[[ DOCUMENT SEGMENT, beginning ]]

A dirty lens may very well not be your problem though... If different media doesn't work, RMA the drive if you can.

 

gsellis

Diamond Member
Dec 4, 2003
6,061
0
0
There is missing information here:

What is the settop you are playing it on? If you say Daewoo, I know what the problem is ;) (Nero sees read errors, so the issue is generally burner or media)

Is this +R or -R media? (should not matter with Nero seeing read errors)

Do you have the latest BIOS for your burner? (BIOS updates also include patches for media compatibility).

Have you tried a different brand of disc? See if you can borrow a disc from someone else. Check the media you have very carefully for blemishes. Although Maxell is one of the better medias, you could have discs from a bad batch.

Are you using labels on your discs or stickers? Anything attached to the disc can cause read errors because of high-speed wobble.



 

skeedo

Senior member
Nov 29, 2004
269
0
76
Can somebody tell me how to clean the lense...dust could be the culprit cuz my computer inhales it like a coke fiend Compton hooker.
 

Bozono

Banned
Aug 17, 2005
2,883
0
0
I've had good luck cleaning lasers as well. Simply take off the top civer of the drive(usually about 4 screws and push-in tabs) and clean with a Q-tip. Be careful to not break any tabs as that can mess with stability of the disc spinning.

[[ DOCUMENT SEGMENT, end ]]
[[ LISTED ENTRIES, beginning ]]

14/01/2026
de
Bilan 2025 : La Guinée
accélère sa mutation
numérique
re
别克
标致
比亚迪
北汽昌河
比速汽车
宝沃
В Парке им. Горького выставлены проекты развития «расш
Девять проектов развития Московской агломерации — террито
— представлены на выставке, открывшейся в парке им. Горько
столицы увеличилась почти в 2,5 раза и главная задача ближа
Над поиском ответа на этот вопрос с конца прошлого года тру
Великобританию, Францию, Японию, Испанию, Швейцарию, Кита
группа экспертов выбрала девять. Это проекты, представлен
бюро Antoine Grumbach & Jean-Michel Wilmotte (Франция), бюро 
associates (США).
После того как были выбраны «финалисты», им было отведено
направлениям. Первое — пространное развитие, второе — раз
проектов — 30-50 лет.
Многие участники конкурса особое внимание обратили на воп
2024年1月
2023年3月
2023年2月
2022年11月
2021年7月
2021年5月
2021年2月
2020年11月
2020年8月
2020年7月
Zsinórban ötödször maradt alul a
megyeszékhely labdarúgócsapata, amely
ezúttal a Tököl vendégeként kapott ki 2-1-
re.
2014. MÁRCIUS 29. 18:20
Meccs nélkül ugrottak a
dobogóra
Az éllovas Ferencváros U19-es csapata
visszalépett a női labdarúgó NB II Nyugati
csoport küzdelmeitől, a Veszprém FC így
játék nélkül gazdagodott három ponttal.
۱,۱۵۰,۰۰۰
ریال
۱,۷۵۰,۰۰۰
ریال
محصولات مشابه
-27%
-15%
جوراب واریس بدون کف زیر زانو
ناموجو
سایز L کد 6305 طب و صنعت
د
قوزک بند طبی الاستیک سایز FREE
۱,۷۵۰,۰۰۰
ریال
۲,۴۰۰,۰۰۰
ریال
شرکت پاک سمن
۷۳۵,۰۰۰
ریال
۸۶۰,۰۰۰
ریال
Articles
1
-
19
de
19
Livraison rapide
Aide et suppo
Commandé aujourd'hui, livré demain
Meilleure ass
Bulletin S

[[ LISTED ENTRIES, end ]]

• [WORK INSTRUCTION A]:
Retype the forum thread on disc read errors, starting at "Do you have" and ending at "a bad batch.".
• [WORK INSTRUCTION B]:
Name every forum username that appears in the thread on disc read errors.

• [TASK SOLUTION A]:
Do you have the latest BIOS for your burner? (BIOS updates also include patches for media compatibility).

Have you tried a different brand of disc? See if you can borrow a disc from someone else. Check the media you have very carefully for blemishes. Although Maxell is one of the better medias, you could have discs from a bad batch.

• [TASK SOLUTION B]:
gsellis
skeedo
Bozono